Energy Psychology (EP) protocols use elements of established therapies such as exposure and cognitive processing and combine them with the stimulation of acupuncture points. EP methods such as EFT (Emotional Freedom Techniques) and TFT (Thought Field Therapy) have been extensively tested in the treatment of post-traumatic stress disorder (PTSD). Randomized controlled trials (RCTs) and outcome studies assessing PTSD and co-morbid conditions have demonstrated the efficacy of EP in populations ranging from war veterans to disaster survivors to institutionalized orphans. Studies investigating the neurobiological mechanisms of action of EP suggest that it quickly and permanently mediates the brain’s fear response to traumatic memories and environmental cues. This review examines the published trials of EP for PTSD and the physiological underpinnings of the method. It concludes by describing seven clinical implications for the professional community. These are: (1) the limited number of treatment sessions usually required to remediate PTSD; (2) the depth, breadth, and longevity of treatment effects; (3) the low risk of adverse events; (4) the limited commitment to training required for basic application of the method; (5) its efficacy when delivered in group format; (6) its simultaneous effect on a wide range of psychological and physiological symptoms, and (7) its suitability for non-traditional delivery methods such as online and telephone sessions.

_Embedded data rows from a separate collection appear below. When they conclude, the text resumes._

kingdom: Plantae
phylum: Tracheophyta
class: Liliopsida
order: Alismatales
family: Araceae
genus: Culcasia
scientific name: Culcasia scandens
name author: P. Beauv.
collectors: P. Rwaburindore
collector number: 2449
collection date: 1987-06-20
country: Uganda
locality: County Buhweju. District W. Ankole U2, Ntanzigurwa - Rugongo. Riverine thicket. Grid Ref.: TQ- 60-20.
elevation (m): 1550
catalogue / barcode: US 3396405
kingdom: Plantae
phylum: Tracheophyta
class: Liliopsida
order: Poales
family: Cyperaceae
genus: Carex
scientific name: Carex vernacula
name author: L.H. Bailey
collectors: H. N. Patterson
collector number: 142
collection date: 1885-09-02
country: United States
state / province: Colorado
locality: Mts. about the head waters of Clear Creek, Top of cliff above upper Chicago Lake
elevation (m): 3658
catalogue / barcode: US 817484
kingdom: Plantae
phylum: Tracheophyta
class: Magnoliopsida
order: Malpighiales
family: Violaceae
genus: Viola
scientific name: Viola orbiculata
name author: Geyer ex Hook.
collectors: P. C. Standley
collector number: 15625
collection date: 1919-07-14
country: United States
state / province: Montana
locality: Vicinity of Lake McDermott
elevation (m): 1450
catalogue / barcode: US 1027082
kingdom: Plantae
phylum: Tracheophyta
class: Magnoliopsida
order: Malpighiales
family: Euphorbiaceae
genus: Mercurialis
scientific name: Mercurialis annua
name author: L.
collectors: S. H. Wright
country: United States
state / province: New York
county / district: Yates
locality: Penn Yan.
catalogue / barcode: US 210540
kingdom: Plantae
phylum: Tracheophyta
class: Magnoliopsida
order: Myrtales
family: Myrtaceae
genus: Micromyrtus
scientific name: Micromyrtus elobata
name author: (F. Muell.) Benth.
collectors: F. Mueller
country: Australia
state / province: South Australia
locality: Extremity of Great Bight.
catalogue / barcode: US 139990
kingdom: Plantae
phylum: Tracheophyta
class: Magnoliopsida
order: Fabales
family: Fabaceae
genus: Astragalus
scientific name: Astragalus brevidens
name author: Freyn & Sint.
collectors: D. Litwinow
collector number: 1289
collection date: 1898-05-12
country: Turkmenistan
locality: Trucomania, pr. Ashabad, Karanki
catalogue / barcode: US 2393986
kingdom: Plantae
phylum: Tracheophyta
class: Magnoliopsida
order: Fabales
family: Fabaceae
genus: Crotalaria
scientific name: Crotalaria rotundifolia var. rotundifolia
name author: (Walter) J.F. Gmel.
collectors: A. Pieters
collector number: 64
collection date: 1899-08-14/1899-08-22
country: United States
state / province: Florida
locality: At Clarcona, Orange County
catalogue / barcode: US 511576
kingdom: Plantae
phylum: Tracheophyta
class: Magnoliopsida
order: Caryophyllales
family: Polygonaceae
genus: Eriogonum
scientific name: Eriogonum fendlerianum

To obtain full article: http://www.eftuniverse.com/research-studies/energy-psychology-in-the-treatment-of-ptsd-psychobiology-and-clinical-principles

Craig’s Notes

This article reviews published studies of Energy Psychology treatments, including EFT (Emotional Freedom Techniques) and TFT (Thought Field Therapy) for PTSD and examines the physiological underpinnings of each method.

The authors state that the effectiveness of tapping on acupressure points while imagining the trauma has been validated in 36 studies, including 18 randomized controlled trials. Many of these studies measured efficacy of the method by assessing reductions in cortisol.

The body of research suggests that these energy psychology methods have the potential to mitigate many symptoms of PTSD including:  exaggerated responses to innocuous stimuli, distortions in learning and memory, imbalances in sympathetic and parasympathetic nervous system activity, elevated levels of stress hormones, and impaired immune functioning. The findings further suggest that the combination of tapping acupressure points with the mental activation of stress-producing cues can basically deactivate the cue. The method can reconsolidate the memory and thus eliminate the cue’s ability to trigger limbic hyperarousal.

The authors discuss several studies where either TFT or EFT have proven effective at relieving PTSD for survivors of the Rwandan genocide and for military veterans. They summarize several distinguishing features regarding the effects of energy psychology treatment for PTSD. They are briefly described below.

  1. EP requires few treatment sessions to reduce PTSD. Many studies are cited which show that energy medicine to be effective in treating severe PTSD in very short time frames.
  2. EP effects have depth, breadth and longevity. Studies reporting treatment effects for the use of EP in PTSD typically observe highly significant reductions in symptoms, impact on an array of symptoms, and improvements that last. This is backed by be research on children surviving ethnic cleansing and traumatized combat veterans.
  3. EP has a low incident of adverse effects. Therapists report preferring energy medicine to other methods when dealing with emotionally charged memories.
  4. EP requires only minimal training for basic application. In contrast to many other clinical therapies used for PTSD, EFT and other EP trainings can be completed in a matter of weeks. It does not require licensed mental health professionals to administer it, but rather it can be administered by life coaches and other trained health practitioners. While noting that a minimal level of training is not sufficient for treating mental health disorders, the authors assert that the use of paraprofessionals, allied life coaches and allied health care providers would increase the treatment capacity for over-stretched mental health agencies.
  5. EP is effective in group format. Several studies found EFT and other EP methods to be effective when delivered in large group formats. This makes in a very effective treatment for large traumatized populations.
  6. EP can impact both physiological and psychological symptoms. By rehabilitating patients with PTSD, EP has a positive impact on individual quality of life as well as societal medical costs.
  7. EP can be delivered effectively via electronic communication media. It is very adaptable to the burgeoning telemedicine field as studies have shown that six phone sessions effectively remediated PTSD symptoms in 67% of patients.